As a free people, we may agree or disagree about many things as individuals. In voluntary groups, we might organize and lobby for policies, programs and laws that lead to desired outcomes.
We can and should debate such matters, and either vote on them as individuals or through our freely elected representatives.
Once such matters are decided by democratic means, the rule of law impels us to respect those decisions, even if they are not what we ourselves favored, as long as such rules or laws are consistent with the foundational social compact under which we have agreed to be governed.

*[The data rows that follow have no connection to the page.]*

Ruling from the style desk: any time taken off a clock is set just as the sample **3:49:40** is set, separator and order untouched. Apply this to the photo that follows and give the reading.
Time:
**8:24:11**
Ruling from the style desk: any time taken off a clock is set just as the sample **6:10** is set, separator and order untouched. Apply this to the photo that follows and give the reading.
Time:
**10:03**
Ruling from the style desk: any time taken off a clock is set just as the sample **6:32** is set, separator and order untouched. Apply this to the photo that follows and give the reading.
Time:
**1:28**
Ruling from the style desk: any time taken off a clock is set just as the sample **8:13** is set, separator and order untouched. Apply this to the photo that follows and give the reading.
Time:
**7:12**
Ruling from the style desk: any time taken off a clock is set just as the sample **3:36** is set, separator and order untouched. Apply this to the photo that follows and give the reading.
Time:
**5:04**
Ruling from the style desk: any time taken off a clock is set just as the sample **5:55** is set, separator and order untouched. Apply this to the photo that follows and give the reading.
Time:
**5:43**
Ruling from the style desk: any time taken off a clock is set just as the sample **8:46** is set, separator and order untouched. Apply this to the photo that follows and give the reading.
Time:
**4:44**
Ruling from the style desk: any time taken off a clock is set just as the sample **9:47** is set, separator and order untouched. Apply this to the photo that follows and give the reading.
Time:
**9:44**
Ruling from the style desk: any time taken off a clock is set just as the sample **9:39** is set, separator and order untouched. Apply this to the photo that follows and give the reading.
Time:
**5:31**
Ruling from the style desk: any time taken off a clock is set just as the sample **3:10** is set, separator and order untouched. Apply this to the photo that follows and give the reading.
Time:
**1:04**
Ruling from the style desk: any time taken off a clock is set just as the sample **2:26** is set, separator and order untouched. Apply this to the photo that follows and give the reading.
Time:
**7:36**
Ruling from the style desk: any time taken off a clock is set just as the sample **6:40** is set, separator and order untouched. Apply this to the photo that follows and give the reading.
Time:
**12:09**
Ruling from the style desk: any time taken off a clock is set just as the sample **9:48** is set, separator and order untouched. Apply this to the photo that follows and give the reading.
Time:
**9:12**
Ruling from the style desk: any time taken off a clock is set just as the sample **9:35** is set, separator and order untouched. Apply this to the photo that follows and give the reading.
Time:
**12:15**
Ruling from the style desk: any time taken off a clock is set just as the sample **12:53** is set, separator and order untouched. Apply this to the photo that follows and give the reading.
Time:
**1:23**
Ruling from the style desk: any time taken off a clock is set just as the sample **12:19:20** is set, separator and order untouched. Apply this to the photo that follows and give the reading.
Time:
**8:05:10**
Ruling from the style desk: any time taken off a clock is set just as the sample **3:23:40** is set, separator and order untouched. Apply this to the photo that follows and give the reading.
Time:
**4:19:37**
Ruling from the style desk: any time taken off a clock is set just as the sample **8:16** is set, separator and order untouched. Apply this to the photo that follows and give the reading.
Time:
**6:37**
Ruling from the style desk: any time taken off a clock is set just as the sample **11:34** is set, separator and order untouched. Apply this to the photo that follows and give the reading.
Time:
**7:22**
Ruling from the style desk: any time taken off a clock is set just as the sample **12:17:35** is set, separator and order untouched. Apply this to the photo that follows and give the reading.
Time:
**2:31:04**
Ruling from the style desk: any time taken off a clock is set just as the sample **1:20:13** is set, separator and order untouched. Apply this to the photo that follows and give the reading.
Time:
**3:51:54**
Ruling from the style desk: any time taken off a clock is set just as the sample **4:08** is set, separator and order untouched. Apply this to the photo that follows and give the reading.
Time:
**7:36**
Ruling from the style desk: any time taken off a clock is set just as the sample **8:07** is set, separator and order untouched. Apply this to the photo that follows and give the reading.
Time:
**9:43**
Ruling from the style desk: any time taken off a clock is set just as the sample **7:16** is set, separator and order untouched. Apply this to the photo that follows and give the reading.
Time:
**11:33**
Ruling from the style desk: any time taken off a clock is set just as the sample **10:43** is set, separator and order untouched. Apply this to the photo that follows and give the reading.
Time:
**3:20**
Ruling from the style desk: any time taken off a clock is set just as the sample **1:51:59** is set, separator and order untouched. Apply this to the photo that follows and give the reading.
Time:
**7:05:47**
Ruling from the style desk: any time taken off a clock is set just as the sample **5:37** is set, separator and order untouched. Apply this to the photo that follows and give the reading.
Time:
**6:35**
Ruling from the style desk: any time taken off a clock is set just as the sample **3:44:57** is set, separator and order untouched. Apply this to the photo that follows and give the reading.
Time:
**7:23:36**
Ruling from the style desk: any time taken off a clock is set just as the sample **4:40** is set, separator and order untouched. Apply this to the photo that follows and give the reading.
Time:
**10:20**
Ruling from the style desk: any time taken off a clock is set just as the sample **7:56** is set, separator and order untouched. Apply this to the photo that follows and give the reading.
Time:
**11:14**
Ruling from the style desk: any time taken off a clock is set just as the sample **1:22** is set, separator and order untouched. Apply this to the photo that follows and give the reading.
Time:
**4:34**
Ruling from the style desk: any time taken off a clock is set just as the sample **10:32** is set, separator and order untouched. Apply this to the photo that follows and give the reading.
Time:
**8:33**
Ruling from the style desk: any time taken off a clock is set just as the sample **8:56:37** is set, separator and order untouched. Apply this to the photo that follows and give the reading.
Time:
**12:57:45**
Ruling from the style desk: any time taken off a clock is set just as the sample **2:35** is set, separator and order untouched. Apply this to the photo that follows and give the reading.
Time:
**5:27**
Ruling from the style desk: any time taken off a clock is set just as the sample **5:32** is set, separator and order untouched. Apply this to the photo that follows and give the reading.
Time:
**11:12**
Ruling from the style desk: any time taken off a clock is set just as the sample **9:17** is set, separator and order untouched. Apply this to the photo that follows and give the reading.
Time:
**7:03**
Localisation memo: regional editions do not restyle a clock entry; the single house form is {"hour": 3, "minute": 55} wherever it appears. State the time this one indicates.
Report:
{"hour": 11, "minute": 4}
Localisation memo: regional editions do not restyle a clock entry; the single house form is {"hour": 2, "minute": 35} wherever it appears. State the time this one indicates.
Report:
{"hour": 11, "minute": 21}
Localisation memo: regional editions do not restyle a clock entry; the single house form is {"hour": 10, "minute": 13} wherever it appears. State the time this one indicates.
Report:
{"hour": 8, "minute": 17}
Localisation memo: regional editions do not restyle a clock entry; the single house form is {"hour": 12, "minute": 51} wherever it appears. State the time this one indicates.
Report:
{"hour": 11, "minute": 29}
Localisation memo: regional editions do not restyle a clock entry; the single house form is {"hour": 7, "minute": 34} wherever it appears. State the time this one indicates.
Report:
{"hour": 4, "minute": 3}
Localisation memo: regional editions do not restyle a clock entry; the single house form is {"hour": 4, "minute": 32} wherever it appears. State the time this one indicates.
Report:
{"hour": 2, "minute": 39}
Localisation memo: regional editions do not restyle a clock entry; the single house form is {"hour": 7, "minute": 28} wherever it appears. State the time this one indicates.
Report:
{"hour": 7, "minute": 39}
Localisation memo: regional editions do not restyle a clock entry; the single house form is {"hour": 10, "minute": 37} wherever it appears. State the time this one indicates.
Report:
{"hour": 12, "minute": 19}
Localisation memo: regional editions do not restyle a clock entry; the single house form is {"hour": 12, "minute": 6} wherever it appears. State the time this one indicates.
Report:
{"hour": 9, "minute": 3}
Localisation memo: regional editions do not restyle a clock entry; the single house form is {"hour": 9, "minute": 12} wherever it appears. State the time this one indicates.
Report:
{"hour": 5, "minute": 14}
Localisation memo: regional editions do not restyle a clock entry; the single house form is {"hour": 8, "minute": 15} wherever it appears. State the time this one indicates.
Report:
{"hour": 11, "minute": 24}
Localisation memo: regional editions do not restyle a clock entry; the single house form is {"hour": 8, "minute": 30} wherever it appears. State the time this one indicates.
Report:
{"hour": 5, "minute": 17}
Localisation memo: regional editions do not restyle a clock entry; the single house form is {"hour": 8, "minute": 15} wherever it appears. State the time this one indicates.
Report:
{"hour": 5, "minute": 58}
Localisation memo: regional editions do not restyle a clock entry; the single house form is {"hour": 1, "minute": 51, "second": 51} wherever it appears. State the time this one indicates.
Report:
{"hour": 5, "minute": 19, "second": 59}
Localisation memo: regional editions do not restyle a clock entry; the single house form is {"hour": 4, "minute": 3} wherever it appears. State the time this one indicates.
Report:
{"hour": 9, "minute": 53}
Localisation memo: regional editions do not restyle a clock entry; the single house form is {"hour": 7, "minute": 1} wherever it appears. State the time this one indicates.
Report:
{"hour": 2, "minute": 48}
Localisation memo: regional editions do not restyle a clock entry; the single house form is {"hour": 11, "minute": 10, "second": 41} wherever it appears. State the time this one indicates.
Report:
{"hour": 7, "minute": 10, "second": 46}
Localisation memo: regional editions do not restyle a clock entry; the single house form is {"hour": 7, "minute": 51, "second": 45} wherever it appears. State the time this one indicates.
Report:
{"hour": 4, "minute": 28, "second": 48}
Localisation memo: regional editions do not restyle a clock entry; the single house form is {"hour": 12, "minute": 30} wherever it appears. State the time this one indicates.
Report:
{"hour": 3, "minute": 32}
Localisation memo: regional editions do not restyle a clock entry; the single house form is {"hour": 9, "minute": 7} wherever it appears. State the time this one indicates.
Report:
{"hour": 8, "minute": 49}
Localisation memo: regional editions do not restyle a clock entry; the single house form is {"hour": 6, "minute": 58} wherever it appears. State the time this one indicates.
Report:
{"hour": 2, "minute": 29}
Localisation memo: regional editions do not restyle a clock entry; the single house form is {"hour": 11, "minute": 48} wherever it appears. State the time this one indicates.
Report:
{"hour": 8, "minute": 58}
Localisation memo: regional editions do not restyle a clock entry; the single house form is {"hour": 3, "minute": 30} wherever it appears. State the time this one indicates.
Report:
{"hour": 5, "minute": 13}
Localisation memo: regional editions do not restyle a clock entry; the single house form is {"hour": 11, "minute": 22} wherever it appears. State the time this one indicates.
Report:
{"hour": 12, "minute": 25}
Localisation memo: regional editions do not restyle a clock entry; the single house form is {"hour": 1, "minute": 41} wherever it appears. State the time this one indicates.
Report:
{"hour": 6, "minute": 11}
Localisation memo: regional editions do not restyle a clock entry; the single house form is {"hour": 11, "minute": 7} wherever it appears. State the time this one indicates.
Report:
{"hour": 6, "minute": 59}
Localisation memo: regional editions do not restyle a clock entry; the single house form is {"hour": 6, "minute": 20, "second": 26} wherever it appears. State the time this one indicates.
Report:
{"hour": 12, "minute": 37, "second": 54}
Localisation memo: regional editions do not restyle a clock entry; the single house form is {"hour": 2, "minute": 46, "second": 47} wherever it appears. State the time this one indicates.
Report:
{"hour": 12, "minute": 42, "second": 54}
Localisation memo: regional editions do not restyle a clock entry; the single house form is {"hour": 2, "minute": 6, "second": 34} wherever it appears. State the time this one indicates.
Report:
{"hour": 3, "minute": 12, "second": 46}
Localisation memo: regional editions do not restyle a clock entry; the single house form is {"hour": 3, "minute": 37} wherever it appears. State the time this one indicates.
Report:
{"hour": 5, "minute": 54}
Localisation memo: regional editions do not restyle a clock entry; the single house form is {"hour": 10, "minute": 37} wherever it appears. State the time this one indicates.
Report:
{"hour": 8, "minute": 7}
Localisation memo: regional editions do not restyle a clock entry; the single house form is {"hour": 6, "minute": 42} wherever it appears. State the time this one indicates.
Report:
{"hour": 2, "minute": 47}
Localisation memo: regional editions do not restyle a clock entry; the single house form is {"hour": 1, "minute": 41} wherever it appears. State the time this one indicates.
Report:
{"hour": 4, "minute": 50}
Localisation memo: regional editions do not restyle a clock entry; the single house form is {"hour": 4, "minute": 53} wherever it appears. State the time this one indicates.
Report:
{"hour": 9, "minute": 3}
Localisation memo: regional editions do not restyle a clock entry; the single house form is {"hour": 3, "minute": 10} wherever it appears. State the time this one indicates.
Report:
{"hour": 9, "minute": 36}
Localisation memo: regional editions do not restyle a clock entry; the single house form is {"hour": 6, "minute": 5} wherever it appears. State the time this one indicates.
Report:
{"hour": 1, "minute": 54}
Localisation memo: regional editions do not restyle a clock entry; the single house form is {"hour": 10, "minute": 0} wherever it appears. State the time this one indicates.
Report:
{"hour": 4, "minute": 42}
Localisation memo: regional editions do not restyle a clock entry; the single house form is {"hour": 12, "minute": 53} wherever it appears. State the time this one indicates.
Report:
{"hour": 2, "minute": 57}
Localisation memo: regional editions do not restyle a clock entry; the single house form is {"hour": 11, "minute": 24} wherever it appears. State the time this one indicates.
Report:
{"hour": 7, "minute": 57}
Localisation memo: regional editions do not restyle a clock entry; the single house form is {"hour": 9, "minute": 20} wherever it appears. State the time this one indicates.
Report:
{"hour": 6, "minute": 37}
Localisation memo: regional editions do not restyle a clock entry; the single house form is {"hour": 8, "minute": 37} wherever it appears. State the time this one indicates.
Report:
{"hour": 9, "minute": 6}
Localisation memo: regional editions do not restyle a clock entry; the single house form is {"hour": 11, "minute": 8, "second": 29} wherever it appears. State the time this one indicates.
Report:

In the United States, that would be our Constitution, and for each individual state in the Union, their own constitutions whose provisions must accord with superior Federal law.
When individuals or groups no longer agree to be bound by such rules, and instead seek to circumvent them to achieve what could not otherwise be accomplished through the accepted processes and procedures of voting or law-making: the rule of law is rendered ineffectual, and its enabling statutes reduced to meaningless words.
What happens then, when an entire political movement (and the party that claims to represent it) no longer truly respects, values or recognizes as valid the very foundational documents, the organizational structures and the procedural rules that it once established for governance of the nation?
I ask only because that is where I believe we are right now. I do not expect that most people who wish to continue life under the same documents and principles will find comfort in the answers.